Paul Ryan, Already Tired of the Boring Heartland and Its Dumb Values, Is Moving Back to the Beltway

Ryan, wearing a coat with a Green Bay Packers logo on it, stands in a crowd of people wearing Packers colors, one of whom is wearing a large "cheesehead" hat.
Paul Ryan at Lambeau Field in 2012, probably wishing he was at the opera or the ballet or something. Eric Thayer/Reuters

Remember Paul Ryan? Former speaker of the House? Slept on a cot in his office to make a point about how Janesville, Wisconsin, and not Washington, D.C., was his real home? Left Congress in January to move back to his roots? Well:

The former speaker of the House and onetime GOP vice presidential nominee is leaving his longtime home of Janesville, Wis., and will rent a house in the Maryland suburbs of Washington.

“Now in the private sector, Paul and his family are temporarily renting a house in Maryland, and he’ll be spending time there as well as their family home in Janesville,” a Ryan aide told POLITICO.

Look—it makes sense. Middle America is terrible, just an absolute cultural wasteland. You can’t get arugula, parts for your Volvo take three weeks to arrive from the coast, and if you ask for a latte, they’ll be all, a lat-what now, Mister? The fanciest restaurant anyone has ever heard of is Burger King, and most of the superstitious locals think a real king makes the food there. Don’t even get me started on church being the centerpiece of social life. Can you imagine?!? Living in the Midwest for even one day would be absolutely excruciating for any civilized person.

Still, you’d expect the former leader of the Real American Heartland Party to make it through at least one calendar year of grinding it out in actual Real America before admitting that he prefers the urbane intellectual atmosphere and decadent material pleasures of, uh, suburban Maryland.

Laughs aside, part of the reason Paul Ryan is moving to D.C. is presumably that it’s convenient for his “private sector” work, which at this point consists of things like serving on the board of Fox News’ parent company and appearing at a “summit” put on by Tagg Romney’s private equity firm.
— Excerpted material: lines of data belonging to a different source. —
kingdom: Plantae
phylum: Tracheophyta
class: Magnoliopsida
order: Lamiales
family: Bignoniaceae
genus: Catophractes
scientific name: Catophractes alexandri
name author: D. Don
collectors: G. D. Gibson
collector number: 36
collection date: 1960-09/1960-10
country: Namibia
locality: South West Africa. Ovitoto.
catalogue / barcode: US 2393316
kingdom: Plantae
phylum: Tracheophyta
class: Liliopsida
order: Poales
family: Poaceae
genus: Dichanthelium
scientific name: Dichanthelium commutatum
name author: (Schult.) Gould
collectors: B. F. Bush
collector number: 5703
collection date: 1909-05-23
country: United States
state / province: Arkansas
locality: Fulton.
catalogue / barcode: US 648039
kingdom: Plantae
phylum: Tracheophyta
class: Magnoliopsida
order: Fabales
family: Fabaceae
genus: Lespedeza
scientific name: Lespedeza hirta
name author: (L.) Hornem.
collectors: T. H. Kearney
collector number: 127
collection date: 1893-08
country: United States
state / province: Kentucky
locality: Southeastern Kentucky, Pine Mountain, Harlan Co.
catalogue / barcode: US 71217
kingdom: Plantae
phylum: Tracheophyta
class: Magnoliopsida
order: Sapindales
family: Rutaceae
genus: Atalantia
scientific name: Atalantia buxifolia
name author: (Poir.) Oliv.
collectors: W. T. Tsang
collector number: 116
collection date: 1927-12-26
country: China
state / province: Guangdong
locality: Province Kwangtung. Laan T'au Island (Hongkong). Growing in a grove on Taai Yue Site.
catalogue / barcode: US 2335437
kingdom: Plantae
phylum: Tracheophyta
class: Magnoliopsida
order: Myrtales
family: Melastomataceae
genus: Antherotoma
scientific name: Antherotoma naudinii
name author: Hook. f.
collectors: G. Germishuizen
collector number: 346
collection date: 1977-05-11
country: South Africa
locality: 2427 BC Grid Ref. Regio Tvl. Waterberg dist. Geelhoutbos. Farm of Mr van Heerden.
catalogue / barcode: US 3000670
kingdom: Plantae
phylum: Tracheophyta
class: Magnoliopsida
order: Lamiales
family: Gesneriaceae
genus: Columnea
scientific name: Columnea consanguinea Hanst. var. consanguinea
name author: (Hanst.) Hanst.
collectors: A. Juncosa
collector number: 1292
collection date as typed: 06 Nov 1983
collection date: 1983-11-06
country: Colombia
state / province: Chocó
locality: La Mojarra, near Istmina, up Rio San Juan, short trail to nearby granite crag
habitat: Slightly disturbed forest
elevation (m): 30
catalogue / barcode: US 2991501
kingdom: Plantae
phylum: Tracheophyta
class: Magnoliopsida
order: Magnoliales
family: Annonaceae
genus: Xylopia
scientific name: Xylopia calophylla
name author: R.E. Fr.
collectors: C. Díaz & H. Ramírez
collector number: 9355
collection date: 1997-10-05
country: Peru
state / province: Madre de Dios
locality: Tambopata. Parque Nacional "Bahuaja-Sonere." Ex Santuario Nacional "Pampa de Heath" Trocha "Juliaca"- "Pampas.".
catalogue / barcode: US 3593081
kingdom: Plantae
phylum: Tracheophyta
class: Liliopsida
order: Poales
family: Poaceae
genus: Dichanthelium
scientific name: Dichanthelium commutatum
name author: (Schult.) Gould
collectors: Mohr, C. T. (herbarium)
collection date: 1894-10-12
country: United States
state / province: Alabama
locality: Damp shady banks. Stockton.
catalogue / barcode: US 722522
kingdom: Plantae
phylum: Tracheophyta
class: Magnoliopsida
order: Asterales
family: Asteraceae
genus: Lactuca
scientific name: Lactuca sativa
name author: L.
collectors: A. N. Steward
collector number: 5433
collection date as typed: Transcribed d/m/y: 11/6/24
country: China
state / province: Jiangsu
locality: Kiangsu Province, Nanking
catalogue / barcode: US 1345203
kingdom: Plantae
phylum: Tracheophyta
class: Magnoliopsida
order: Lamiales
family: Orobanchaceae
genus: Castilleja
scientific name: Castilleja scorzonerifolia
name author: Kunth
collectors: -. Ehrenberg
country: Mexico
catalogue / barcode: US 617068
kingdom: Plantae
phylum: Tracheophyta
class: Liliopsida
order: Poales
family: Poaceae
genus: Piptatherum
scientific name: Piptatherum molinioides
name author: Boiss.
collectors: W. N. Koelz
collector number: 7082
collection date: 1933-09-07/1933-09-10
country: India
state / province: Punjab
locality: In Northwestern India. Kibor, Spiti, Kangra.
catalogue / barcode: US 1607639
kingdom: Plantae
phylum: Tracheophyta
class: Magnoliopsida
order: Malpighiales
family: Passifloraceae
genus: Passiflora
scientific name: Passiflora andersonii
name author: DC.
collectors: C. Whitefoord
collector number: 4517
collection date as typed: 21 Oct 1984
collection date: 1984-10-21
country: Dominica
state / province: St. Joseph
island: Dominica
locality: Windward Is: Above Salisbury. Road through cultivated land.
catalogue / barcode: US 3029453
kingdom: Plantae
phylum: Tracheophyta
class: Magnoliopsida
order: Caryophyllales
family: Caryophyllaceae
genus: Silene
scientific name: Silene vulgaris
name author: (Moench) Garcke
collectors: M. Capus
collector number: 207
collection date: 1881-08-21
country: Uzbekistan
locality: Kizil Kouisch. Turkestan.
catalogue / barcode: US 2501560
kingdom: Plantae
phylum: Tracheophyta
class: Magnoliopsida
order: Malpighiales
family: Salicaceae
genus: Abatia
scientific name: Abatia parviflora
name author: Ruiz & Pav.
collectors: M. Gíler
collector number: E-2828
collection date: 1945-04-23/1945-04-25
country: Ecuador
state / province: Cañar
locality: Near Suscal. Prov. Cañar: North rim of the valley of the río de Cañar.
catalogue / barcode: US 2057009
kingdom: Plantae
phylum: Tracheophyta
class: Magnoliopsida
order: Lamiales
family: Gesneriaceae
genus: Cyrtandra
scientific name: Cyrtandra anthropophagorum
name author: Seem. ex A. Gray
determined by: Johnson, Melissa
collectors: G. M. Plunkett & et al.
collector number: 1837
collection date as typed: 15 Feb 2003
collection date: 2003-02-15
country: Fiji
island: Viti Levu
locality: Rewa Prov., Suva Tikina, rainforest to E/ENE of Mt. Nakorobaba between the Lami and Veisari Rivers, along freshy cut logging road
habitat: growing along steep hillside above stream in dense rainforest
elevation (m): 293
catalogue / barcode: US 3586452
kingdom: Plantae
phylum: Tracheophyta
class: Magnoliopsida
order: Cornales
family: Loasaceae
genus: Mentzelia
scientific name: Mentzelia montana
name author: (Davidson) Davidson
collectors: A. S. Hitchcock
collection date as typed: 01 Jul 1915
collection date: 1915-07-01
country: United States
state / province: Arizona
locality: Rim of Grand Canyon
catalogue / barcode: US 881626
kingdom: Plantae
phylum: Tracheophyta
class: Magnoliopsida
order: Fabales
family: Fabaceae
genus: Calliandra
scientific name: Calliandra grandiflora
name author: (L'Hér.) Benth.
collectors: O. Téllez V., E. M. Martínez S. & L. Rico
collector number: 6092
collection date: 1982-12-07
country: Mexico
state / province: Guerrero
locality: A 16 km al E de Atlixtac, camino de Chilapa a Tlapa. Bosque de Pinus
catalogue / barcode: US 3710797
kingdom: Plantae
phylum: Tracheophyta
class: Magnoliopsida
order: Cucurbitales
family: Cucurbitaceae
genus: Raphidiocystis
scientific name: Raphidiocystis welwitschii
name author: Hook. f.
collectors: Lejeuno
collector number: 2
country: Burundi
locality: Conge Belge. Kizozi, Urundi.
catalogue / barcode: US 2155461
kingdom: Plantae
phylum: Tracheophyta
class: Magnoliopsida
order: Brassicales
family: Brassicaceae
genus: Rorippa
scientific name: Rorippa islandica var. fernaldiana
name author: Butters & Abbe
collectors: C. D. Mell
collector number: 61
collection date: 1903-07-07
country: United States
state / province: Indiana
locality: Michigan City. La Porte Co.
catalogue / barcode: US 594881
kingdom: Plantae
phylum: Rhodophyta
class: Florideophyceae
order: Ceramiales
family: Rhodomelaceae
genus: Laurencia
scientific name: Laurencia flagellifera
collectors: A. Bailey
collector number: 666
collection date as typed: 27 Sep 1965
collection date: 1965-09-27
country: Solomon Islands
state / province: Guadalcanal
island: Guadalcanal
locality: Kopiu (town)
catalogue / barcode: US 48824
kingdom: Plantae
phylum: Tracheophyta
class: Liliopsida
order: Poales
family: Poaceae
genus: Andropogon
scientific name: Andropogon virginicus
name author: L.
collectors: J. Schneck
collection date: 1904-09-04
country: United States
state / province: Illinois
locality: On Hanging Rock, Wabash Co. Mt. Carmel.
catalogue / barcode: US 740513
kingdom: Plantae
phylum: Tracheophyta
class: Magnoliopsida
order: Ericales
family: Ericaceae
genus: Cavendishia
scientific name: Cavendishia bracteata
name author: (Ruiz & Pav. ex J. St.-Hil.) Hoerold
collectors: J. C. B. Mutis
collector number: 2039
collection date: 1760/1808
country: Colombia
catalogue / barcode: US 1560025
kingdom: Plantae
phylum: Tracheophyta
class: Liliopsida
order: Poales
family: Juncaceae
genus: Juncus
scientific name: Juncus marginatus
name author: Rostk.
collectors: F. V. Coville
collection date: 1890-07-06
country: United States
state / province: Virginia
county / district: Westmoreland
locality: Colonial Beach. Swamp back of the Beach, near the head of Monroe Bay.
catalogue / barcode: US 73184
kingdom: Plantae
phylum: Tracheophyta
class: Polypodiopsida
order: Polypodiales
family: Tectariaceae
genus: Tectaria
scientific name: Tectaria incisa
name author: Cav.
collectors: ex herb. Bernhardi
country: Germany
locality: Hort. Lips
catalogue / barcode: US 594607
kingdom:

Politico also says Ryan’s started something called the “American Idea Foundation” that will be based in Janesville, but as far as I can tell the foundation doesn’t have a website and hasn’t produced any work; the only mention of it I can find online prior to this week is in an April article in the Janesville Gazette, which says it “will be launched later this year.” (Per the Gazette, the foundation is based in the same small office building that’s also the registered location of a Ryan-controlled PAC.) Put another way, now that his job doesn’t have to involve the pretense of serving the people of southern Wisconsin—the pretense that it involves anything other than lubricating transactions between wealthy executives and the people who write and administer laws—Ryan can also drop the pretense that he doesn’t live in the place where those transactions take place.

Which, to a certain extent, depending on how much lobbying he’s going to do on behalf of, like, Dubai-based tactical-pesticide conglomerates, is fine. And the other part of the reason he’s moving, according to his spokesperson, is that his wife has relatives in the area. So, like many people, he’s chosen to live on the East Coast in a metropolitan center because of his career and his family. It’s just that unlike almost all of the other people who do that, Ryan previously worked for decades for an organization that advances its goals via the bad-faith depiction of professional-class residents of the coasts as quasi-traitorous sub-Americans.

Anyway, I’m just kidding about the Midwest. It’s fine. I’m from Midland, Michigan, and now I live in New Jersey, which is worse.